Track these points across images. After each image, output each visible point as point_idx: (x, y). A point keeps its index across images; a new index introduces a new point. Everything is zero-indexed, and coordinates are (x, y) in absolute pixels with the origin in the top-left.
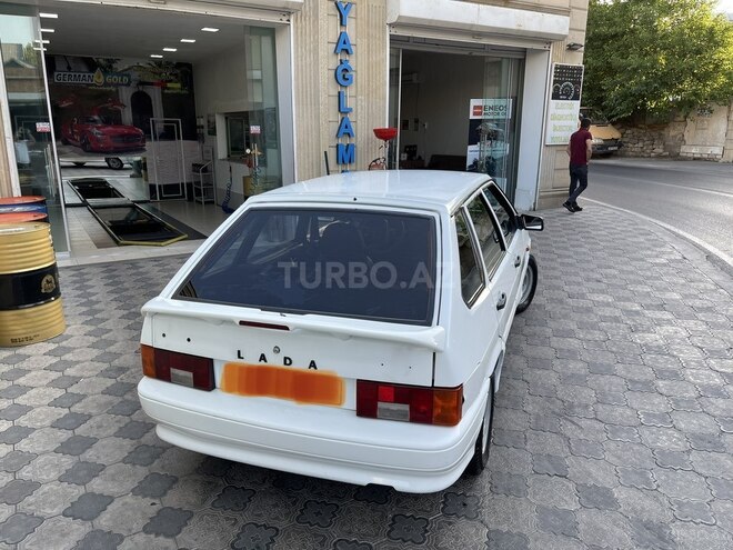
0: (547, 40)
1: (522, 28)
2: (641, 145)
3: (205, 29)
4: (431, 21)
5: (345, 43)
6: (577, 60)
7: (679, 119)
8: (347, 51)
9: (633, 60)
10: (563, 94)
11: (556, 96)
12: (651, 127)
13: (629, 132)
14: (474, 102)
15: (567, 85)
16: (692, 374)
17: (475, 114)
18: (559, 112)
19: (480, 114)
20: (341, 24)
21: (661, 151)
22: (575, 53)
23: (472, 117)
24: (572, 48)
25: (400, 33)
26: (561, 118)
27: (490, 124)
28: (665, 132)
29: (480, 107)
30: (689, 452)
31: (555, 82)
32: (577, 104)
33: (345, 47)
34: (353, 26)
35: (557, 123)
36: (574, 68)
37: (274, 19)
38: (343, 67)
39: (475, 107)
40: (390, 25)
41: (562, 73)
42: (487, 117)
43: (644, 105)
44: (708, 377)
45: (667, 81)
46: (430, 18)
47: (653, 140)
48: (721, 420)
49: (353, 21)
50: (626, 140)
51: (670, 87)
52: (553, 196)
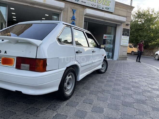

————————

→ **About this exercise**
Reproduce all of the entries above line for line, omitting the pictures from your copy.

→ **Solution**
Track these points across images. After each image, output each visible point as point_idx: (x, y). A point keeps its index across images; a new index introduces a new point. Everything is zero-indexed, and coordinates are (x, y) in absolute pixels with the origin in the top-left.
0: (547, 40)
1: (522, 28)
2: (641, 145)
3: (205, 29)
4: (431, 21)
5: (345, 43)
6: (577, 60)
7: (679, 119)
8: (347, 51)
9: (633, 60)
10: (563, 94)
11: (556, 96)
12: (651, 127)
13: (629, 132)
14: (474, 102)
15: (567, 85)
16: (692, 374)
17: (475, 114)
18: (559, 112)
19: (480, 114)
20: (341, 24)
21: (661, 151)
22: (575, 53)
23: (472, 117)
24: (572, 48)
25: (400, 33)
26: (561, 118)
27: (490, 124)
28: (665, 132)
29: (480, 107)
30: (689, 452)
31: (555, 82)
32: (577, 104)
33: (345, 47)
34: (353, 26)
35: (557, 123)
36: (574, 68)
37: (274, 19)
38: (343, 67)
39: (475, 107)
40: (390, 25)
41: (562, 73)
42: (487, 117)
43: (644, 105)
44: (708, 377)
45: (667, 81)
46: (430, 18)
47: (653, 140)
48: (721, 420)
49: (353, 21)
50: (626, 140)
51: (670, 87)
52: (553, 196)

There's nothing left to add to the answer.